14 February 2017 by Stephanie Henwood
15 days after the first day of the new lunar calendar (Chinese New Year’s Day) greets us with another, widely celebrated festival – The Lantern Festival, or Spring Lantern Festival.
The Lantern Festival is the second most significant celebration in the lunar calendar (after Chinese New Year) and is a celebration of the coming of light. There are other, varying beliefs surrounding Lantern Festival but the one that I like to follow is the belief surrounding the escape from the darkness of Winter – as we see this day as the beginning of the lighter days; And this is why we see so many beautifully coloured lanterns displayed. It is a festival of colour and light!
On Lantern Festival, we often feast upon glutinous food such as sweet rice balls to symbolise togetherness and good luck for the family in the new year. We may also solve riddles marked upon many of the lanterns – usually forming a message surrounding love and good fortune.

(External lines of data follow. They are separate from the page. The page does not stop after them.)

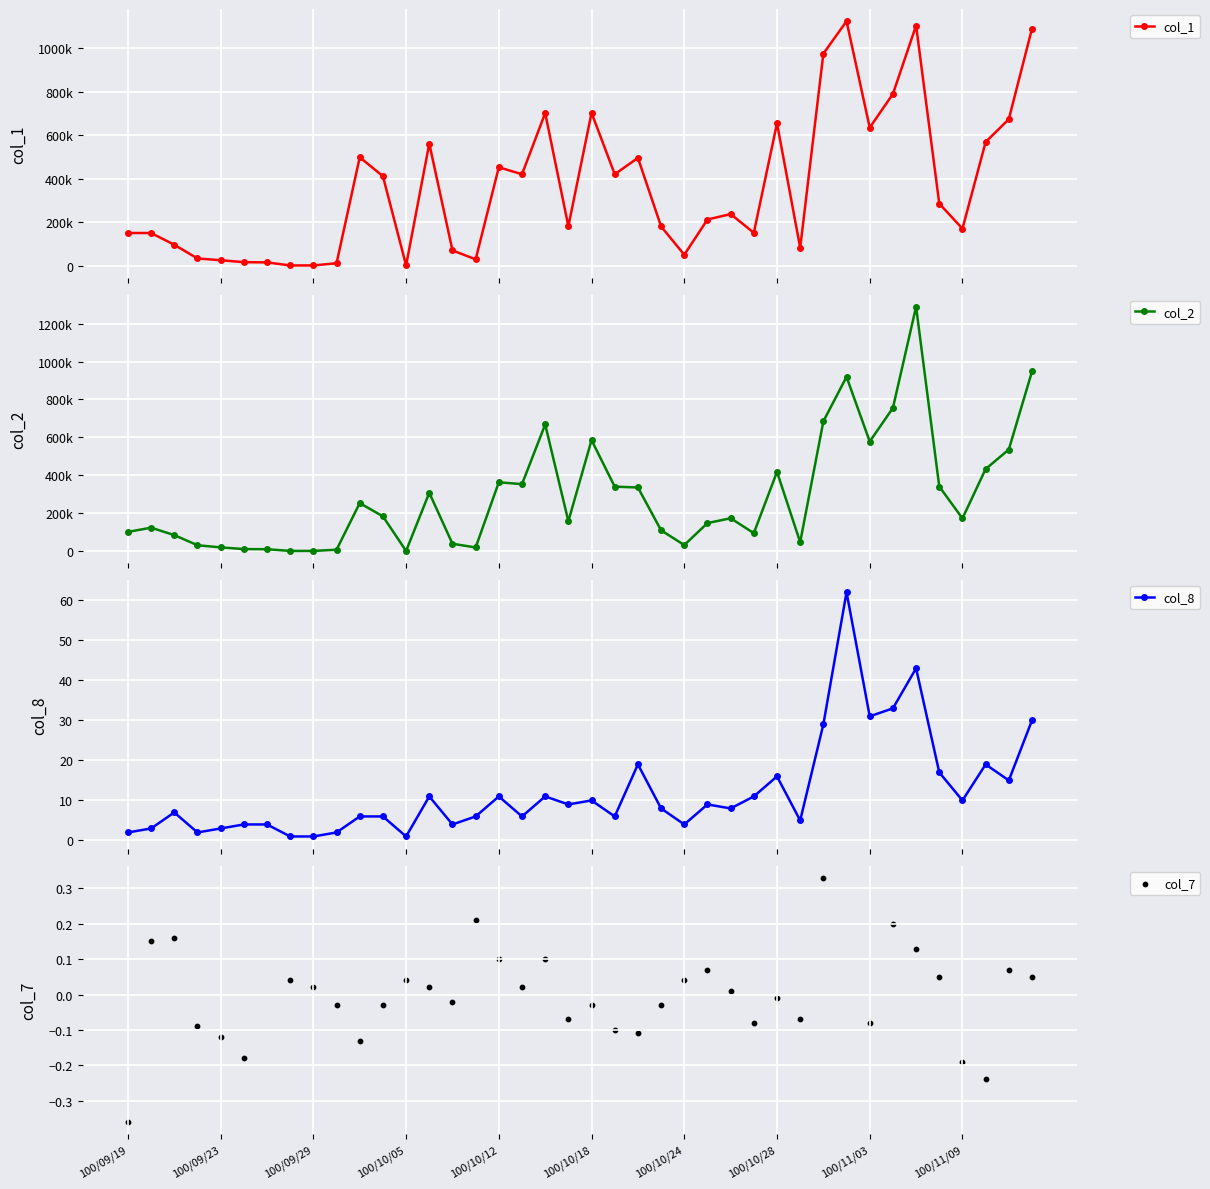

At which category is the sum across all series the highest?

34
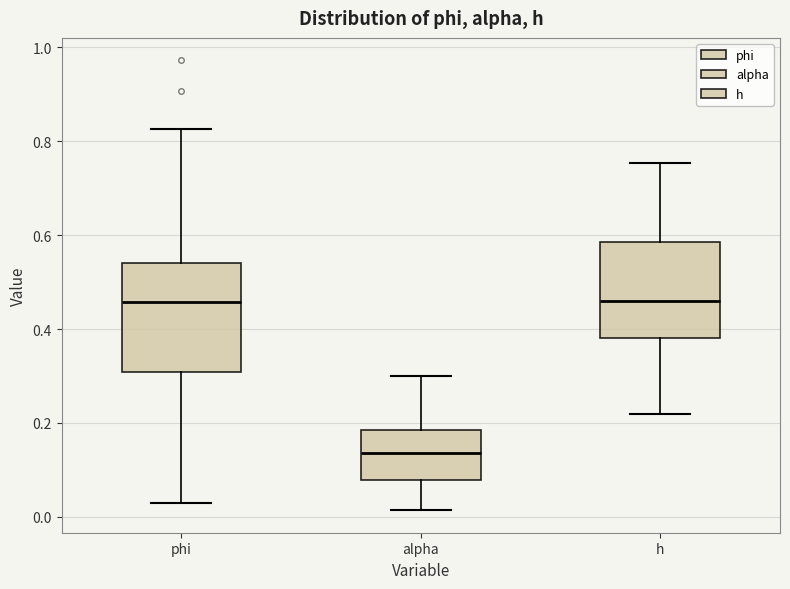

Which box is the tallest, from its lower edge to its upper edge?

phi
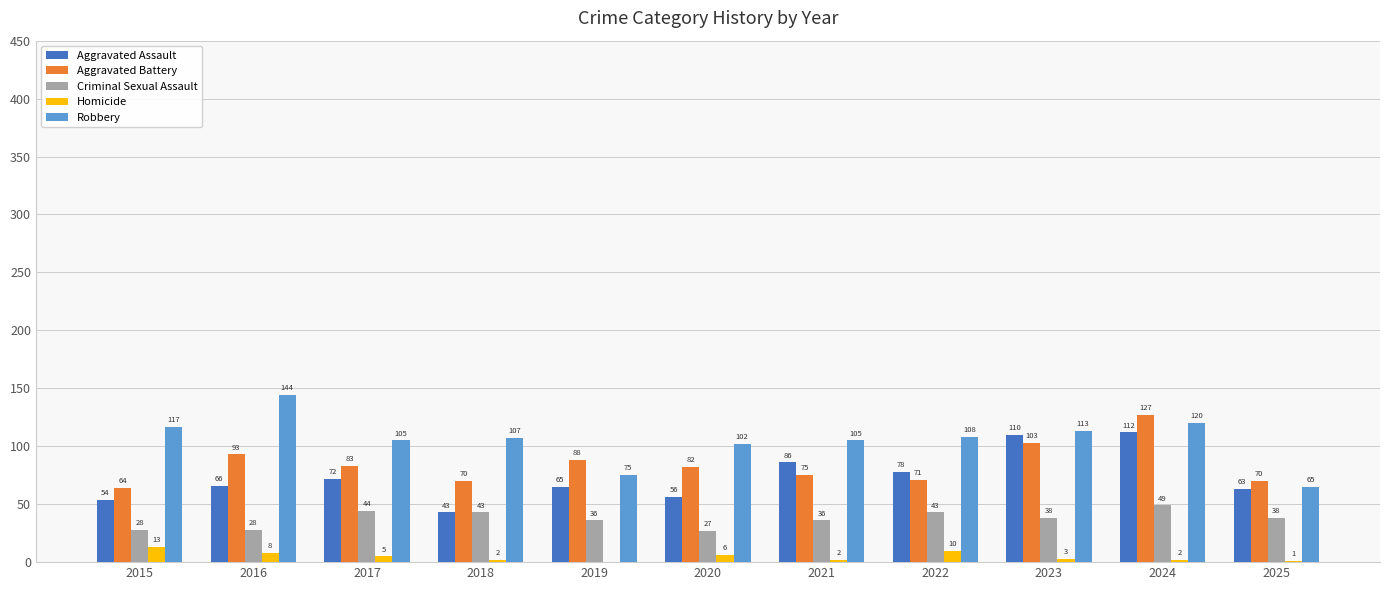

Between 2017 and 2025, which series saw the biggest shift?

Robbery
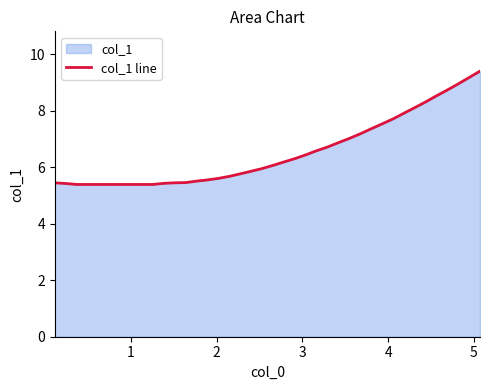

True or false: there are more than 0 points higher than both neighbors.

False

In Taiwan, The Lantern Festival has been commercialised as the equivalent of Valentine’s day, a day that we celebrate today in the UK, falling on 14th February each year. This can become confusing though as in China we celebrate a romantic ancient myth on Double Seventh Day and thus this is also known as Chinese Valentine’s Day. Double seventh festival is THE most romantic day of all the Chinese Festivals. As is Valentine’s day the most romantic western celebration.
Similar to the widely recognised ‘Valentine’s Day’, the celebration of Double Seventh Festival see’s the arrival of extra products in stores symbolising love and affection, restaurants with special romantic offerings and an increase in custom for flower shops!
Love, affection and desire are feelings that we can all recognise, that come as part of our mutual human nature. How we celebrate these feelings may differ but generally there are many similarities with the end goal being the same; To express our romantic feelings and appreciation to our loved ones.
There are so many more romantic celebrations throughout the world, like the ones we have discussed today. Some a little more extreme than others but clearly with the same end goal.
Love is something that we are all able to experience, regardless of race, religion, ethnic origin, culture or personal traits. If we keep this knowledge with us when attempting to communicate, we may find it much easier to relate to each other.
So, whether you celebrated the coming of the light on Saturday, are sharing some special time with your romantic partner this evening, or feast on spring rolls and sweet rice balls with your lover in the seventh month, we are all the same in our ability to feel and experience love.